--- Excerpted text ---
The marshaling information is also used by PInvoke to look up functions in the DLL. In user32.dll there is in fact no MessageBox function, but CharSet=CharSet::Ansi enables PInvoke to use MessageBoxA, the ANSI version, instead of MessageBoxW, which is the Unicode version. In general, using Unicode versions of unmanaged APIs should be preferred because that eliminates the translation overhead from the native Unicode format of .NET Framework string objects to ANSI.
When Not to Use PInvoke
Using PInvoke is not suitable for all C-style functions in DLLs. For example, suppose there is a function MakeSpecial in mylib.dll declared as follows.
char * MakeSpecial(char * pszString);
If we use PInvoke in a Visual C++ application, we might write something similar to:
[DllImport("mylib")]
extern "C" String * MakeSpecial([MarshalAs(UnmanagedType::LPStr)] String ^);
The difficulty here is that we cannot delete the memory for the unmanaged string returned by MakeSpecial. Other functions called via PInvoke return a pointer to an internal buffer that does not need to be deallocated by the user. In this case, using the IJW feature is the obvious choice.

--- Your tasks ---
1. Please rewrite the clock reading entries from the first entry through the line containing "It reads **9:05:54**", changing "Examine" to "Study" and keeping everything else identical. Omit the pictures from your version.
2. Continue the passage on PInvoke from where it stops.

(Extracted data entries)
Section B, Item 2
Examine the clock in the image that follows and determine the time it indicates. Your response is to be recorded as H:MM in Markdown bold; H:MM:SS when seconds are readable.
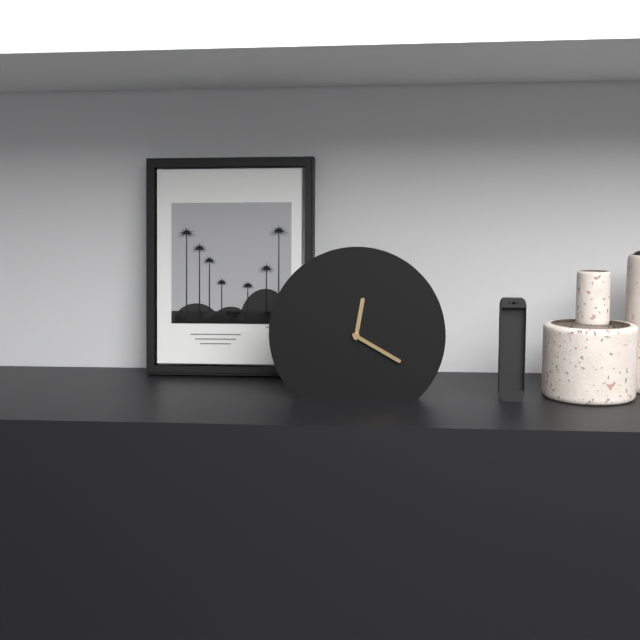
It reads **12:20**
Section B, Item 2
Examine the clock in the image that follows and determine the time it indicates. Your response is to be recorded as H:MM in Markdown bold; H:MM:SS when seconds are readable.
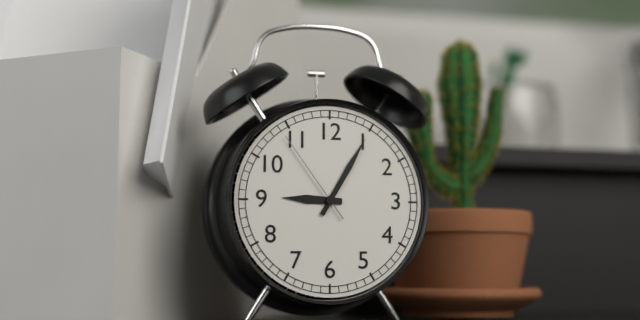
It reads **9:05:54**
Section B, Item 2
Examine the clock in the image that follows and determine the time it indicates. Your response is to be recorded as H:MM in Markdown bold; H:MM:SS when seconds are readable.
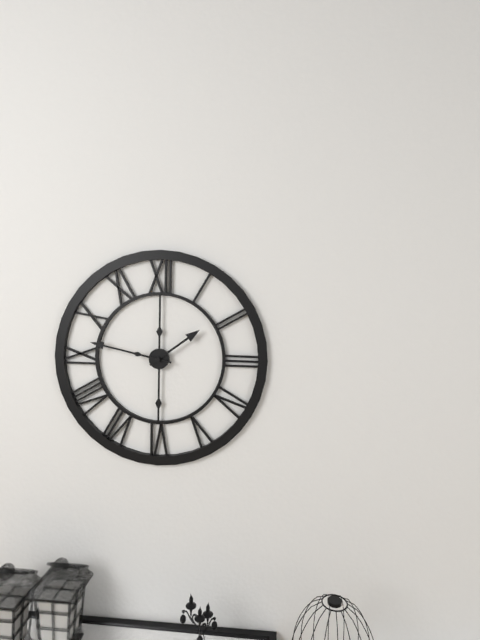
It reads **1:47**
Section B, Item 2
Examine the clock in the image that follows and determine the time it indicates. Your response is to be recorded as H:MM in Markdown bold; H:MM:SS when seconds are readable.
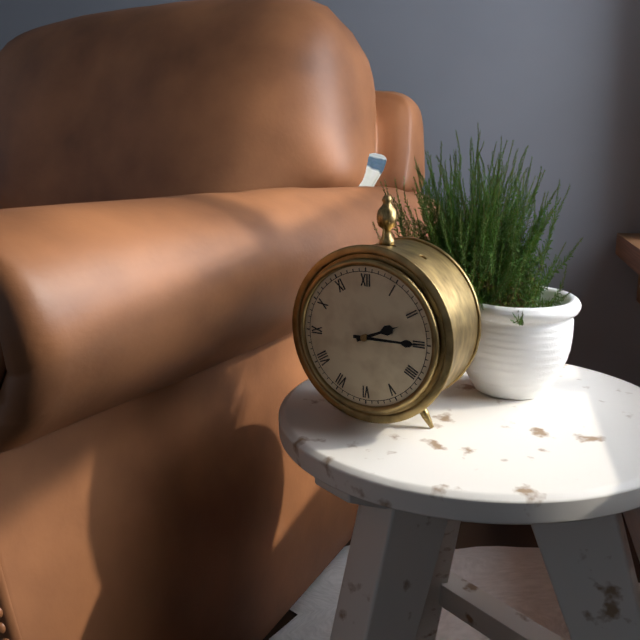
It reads **2:15**
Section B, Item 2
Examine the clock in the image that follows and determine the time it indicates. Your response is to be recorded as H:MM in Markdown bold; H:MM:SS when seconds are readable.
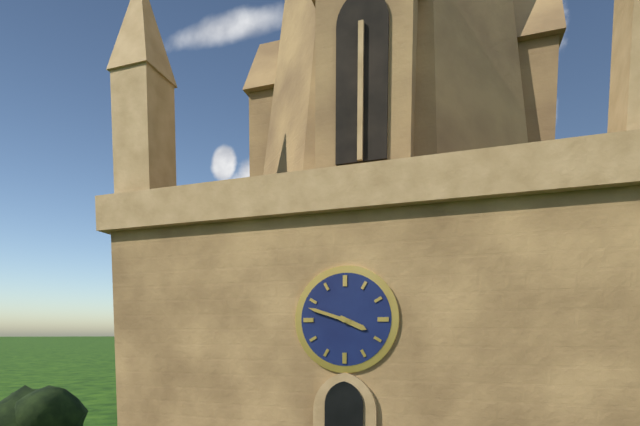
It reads **3:48**
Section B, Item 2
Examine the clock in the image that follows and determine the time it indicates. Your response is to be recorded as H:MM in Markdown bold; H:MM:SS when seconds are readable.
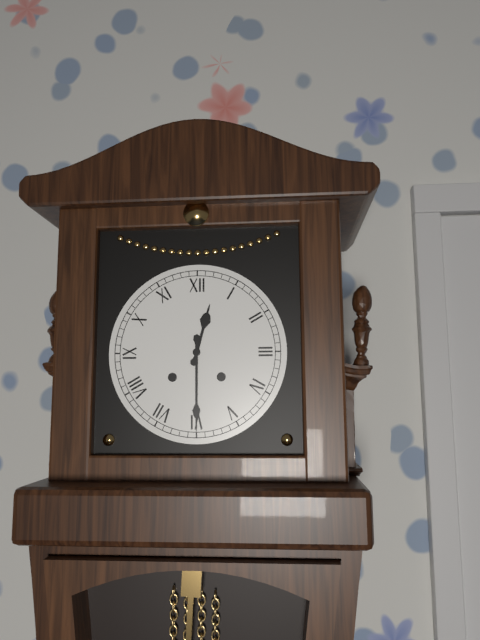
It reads **12:30**
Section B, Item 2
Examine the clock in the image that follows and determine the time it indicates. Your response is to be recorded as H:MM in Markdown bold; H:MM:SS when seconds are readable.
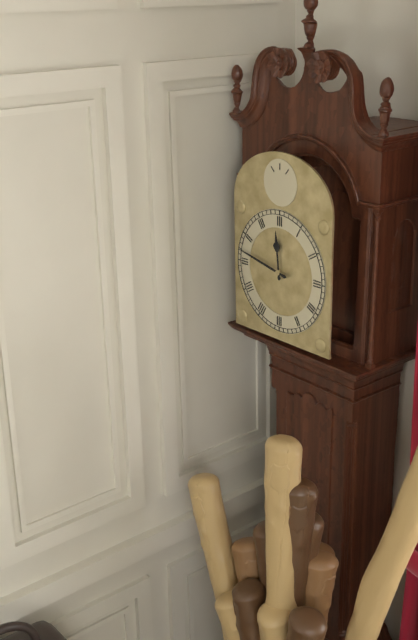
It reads **11:47**
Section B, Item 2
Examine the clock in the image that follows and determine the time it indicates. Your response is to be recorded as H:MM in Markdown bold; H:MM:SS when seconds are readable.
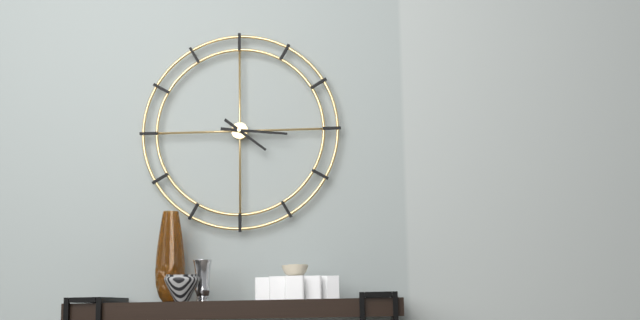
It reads **4:16**
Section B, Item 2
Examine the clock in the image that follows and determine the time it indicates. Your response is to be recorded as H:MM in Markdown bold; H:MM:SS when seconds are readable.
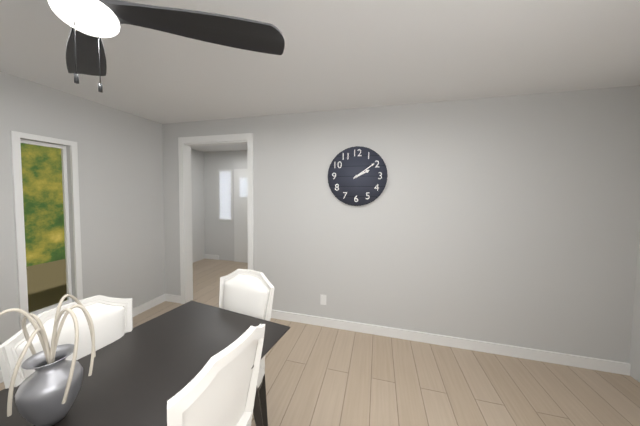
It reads **2:09**
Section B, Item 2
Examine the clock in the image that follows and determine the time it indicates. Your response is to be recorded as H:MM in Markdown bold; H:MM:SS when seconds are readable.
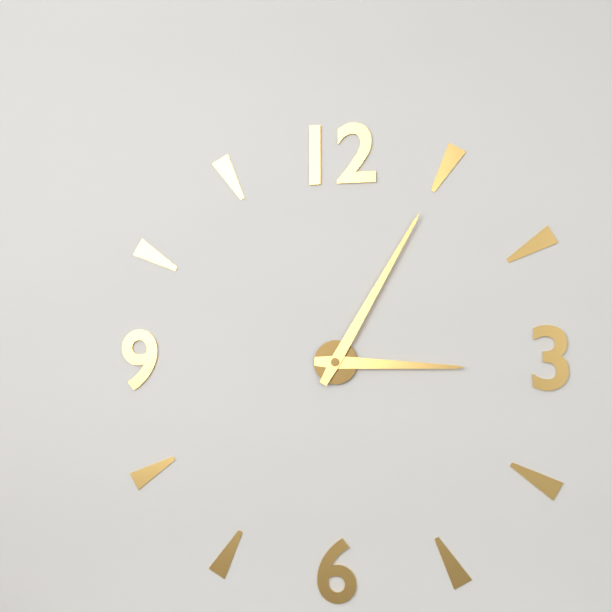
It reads **3:05**
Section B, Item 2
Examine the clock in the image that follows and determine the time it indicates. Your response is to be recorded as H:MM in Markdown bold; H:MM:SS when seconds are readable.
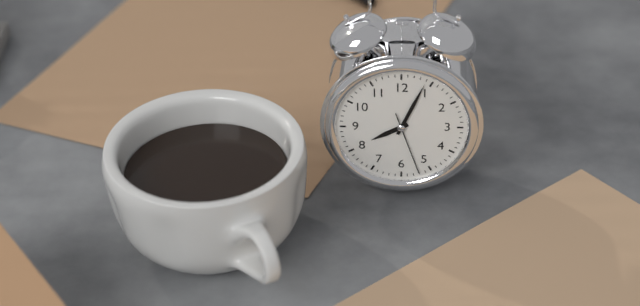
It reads **8:04:27**
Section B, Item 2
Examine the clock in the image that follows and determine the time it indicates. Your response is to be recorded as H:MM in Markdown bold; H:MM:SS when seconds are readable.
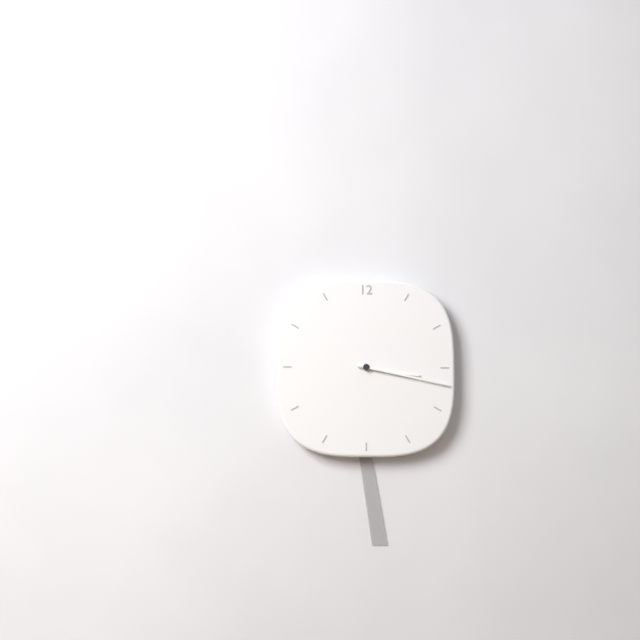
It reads **3:17**
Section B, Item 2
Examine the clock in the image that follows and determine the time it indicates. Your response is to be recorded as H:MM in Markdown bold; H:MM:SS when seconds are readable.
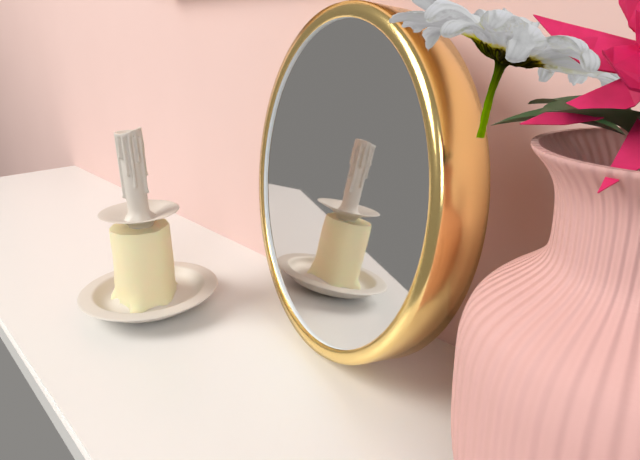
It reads **5:20:20**
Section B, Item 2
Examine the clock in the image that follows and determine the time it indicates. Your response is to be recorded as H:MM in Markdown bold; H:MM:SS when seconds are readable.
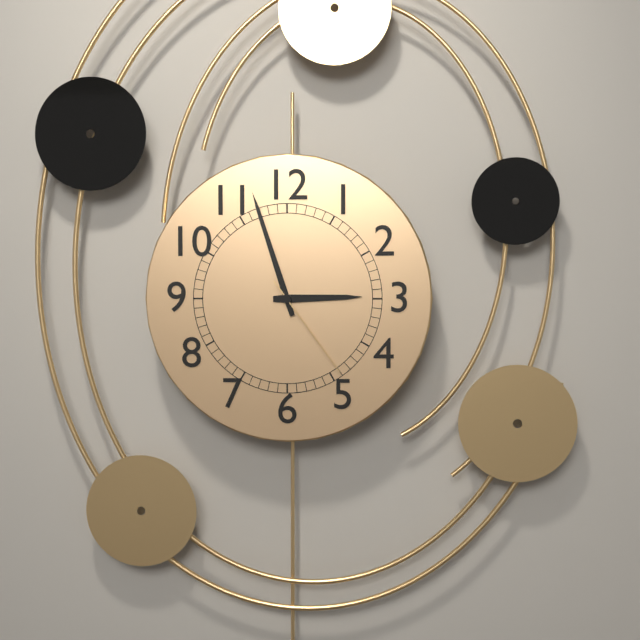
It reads **2:57:24**
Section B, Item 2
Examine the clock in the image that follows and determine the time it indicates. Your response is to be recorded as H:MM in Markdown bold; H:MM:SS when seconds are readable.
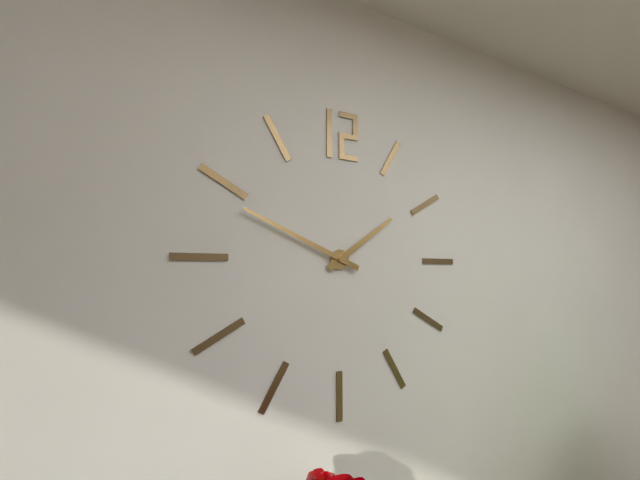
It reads **1:49**
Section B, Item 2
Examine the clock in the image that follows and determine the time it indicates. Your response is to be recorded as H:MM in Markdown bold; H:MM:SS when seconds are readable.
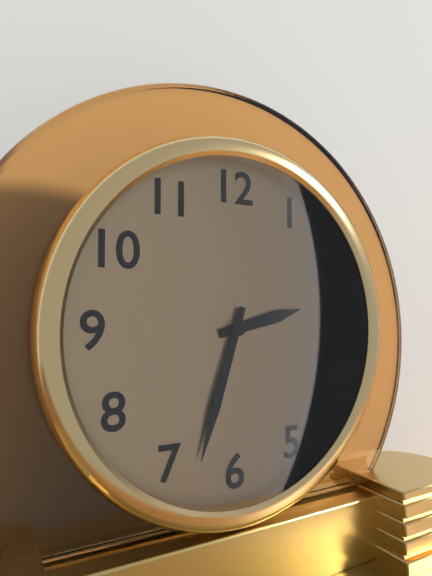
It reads **2:33**
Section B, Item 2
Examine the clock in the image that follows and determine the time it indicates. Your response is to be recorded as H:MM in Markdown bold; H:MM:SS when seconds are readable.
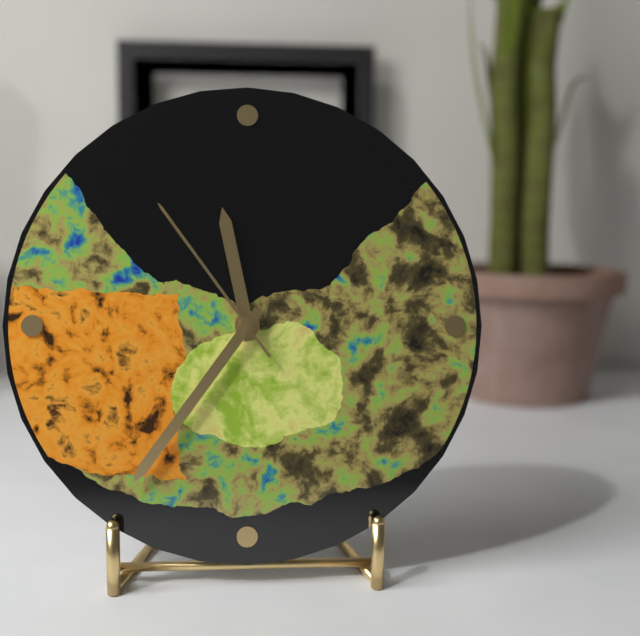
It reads **11:36:54**
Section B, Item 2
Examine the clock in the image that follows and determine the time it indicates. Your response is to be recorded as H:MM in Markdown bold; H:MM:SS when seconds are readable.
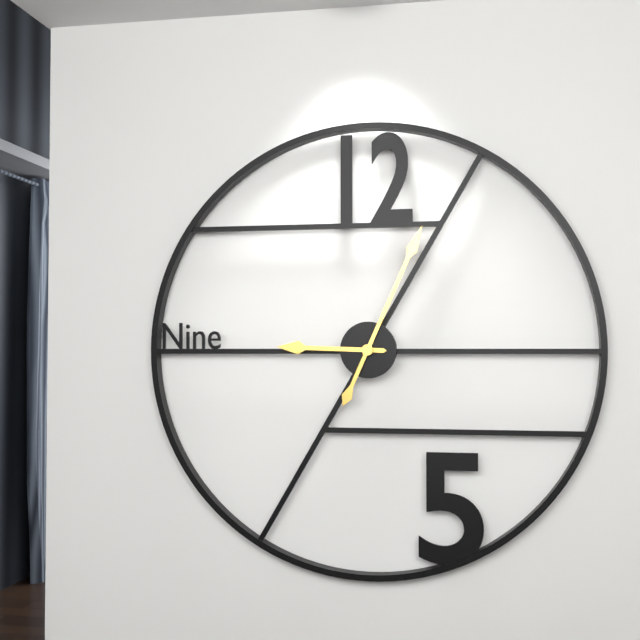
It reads **9:04**
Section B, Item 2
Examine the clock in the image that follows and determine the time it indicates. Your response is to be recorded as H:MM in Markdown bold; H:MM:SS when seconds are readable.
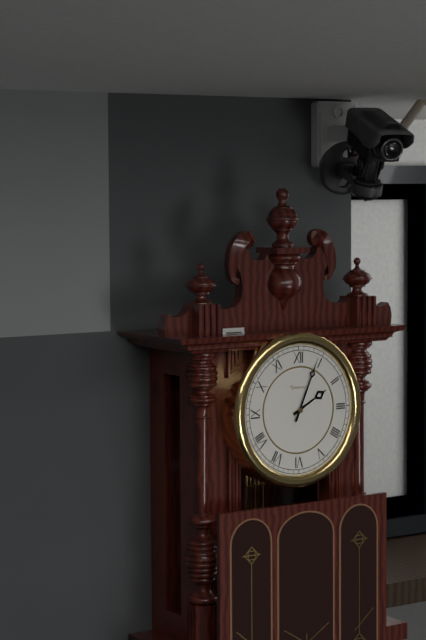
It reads **2:04**
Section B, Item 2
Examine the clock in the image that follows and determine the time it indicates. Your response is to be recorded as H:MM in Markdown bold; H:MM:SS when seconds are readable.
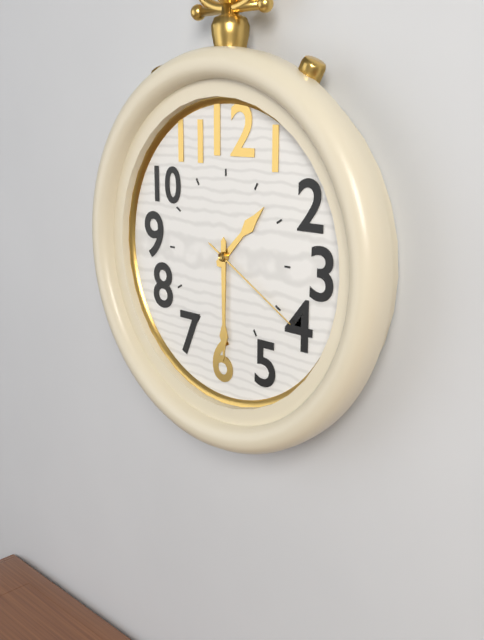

--- Answers below ---
1.
Section B, Item 2
Study the clock in the image that follows and determine the time it indicates. Your response is to be recorded as H:MM in Markdown bold; H:MM:SS when seconds are readable.
It reads **12:20**
Section B, Item 2
Study the clock in the image that follows and determine the time it indicates. Your response is to be recorded as H:MM in Markdown bold; H:MM:SS when seconds are readable.
It reads **9:05:54**

2.
Limitations of PInvoke
You cannot return the same exact pointer from a native function that you took as a parameter. If a native function returns the pointer that has been marshaled to it by PInvoke, memory corruption and exceptions may ensue.
__declspec(dllexport)
char* fstringA(char* param) {
return param;
}
The following sample exhibits this problem, and even though the program may seem to give the correct output, the output is coming from memory that had been freed.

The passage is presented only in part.